Il est reproché à Hubert de Boüard, copropriétaire du célèbre château Angélus et consultant viticole, et à Philippe Castéja, négociant et propriétaire de château Trotte Vieille, une « prise illégale d’intérêt » dans le processus de classement, le seul au sein des grands vins de Bordeaux à être révisable (tous les dix ans).

Comme le note la cour d’appel de Bordeaux, qui a donné le feu vert à un procès après 10 ans de multiples rebondissements judiciaires, ce classement ouvert aux propriétés de l’appellation Saint-Emilion Grand Cru est « déterminant pour la notoriété et la valorisation financière et commerciale des lauréats » sur un marché des vins de Bordeaux qui se compte en milliards d’euros.

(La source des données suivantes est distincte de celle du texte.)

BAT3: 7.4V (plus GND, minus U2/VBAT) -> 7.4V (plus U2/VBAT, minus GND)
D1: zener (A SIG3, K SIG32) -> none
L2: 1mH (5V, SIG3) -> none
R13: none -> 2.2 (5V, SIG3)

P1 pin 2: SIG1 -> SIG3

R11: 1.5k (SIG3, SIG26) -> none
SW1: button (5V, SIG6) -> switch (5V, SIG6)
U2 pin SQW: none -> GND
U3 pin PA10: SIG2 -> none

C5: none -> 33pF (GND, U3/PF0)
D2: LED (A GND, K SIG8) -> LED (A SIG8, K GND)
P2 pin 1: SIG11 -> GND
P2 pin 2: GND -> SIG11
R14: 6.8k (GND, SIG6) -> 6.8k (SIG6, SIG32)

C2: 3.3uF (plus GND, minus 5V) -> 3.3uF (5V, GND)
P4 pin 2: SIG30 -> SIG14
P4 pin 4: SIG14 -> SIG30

MM. de Boüard et Castéja étaient tous deux membres du comité national des vins de l’Institut national de l’origine et de la qualité (INAO), établissement public rattaché au ministère de l’Agriculture, qui a validé le règlement du classement puis ses résultats, arrêtés par une commission indépendante.

M. de Boüard, plus actif que M. Castéja d’après l’enquête, était également membre de l’organisme de gestion des vins de Saint-Emilion, organe qui a participé à l’élaboration du règlement du classement avec l’INAO selon l’instruction.

En 2012, Angélus avait été promu premier grand cru classé A, au plus haut, et Trotte Vieille maintenu comme premier grand cru classé B. Sept autres propriétés pour lesquelles M. de Boüard était consultant avaient été récompensées au classement.

« C’est comme si quelqu’un qui passait l’examen du bac rédigeait lui-même les sujets », assure Eric Morain l’avocat des parties civiles, trois propriétés familiales (Croque-Michotte, Corbin-Michotte et La Tour du Pin Figeac) recalées et qui ont entamé leur combat judiciaire début 2013.

« De la marque et pas du raisin »

L’avocat dénonce l’attitude du parquet de Bordeaux, qui avait fait appel de la décision de renvoi de la juge d’instruction.

« Je ne connais pas d’autre procédure dans laquelle un parquet a fait cela, hormis quand ça concerne un gendarme ou un policier », dit-il. « Il fallait absolument sauver les soldats de Boüard et Castéja… », des grands noms du Bordelais à l’influence considérable.

Selon Me Morain, « ce procès remet l’église au milieu du village ». « On va parler d’un système qui ne dit pas au consommateur que la note de dégustation ne compte que pour 30 % dans le classement », ajoute-t-il, le reste mesurant la notoriété, l’accueil des châteaux etc. « Un système qui vend de la marque et non plus du raisin ».

Les deux prévenus ont toujours nié les accusations de conflit d’intérêts et leur défense, dont l’avocat Antoine Vey, a fait valoir qu’ils se sont « systématiquement déportés » des délibérations pouvant concerner le classement.

L’enquête n’a en outre pas permis d’établir qu’ils avaient pris part à des votes.

Parallèlement, un contentieux administratif est toujours en cours contre le classement 2012 qui était pourtant censé remplacer le classement 2006, annulé par la justice administrative après -déjà- des recours.

Le sort judiciaire du classement 2012 pourrait donc ne pas être connu avant la publication de son remplaçant, en 2022.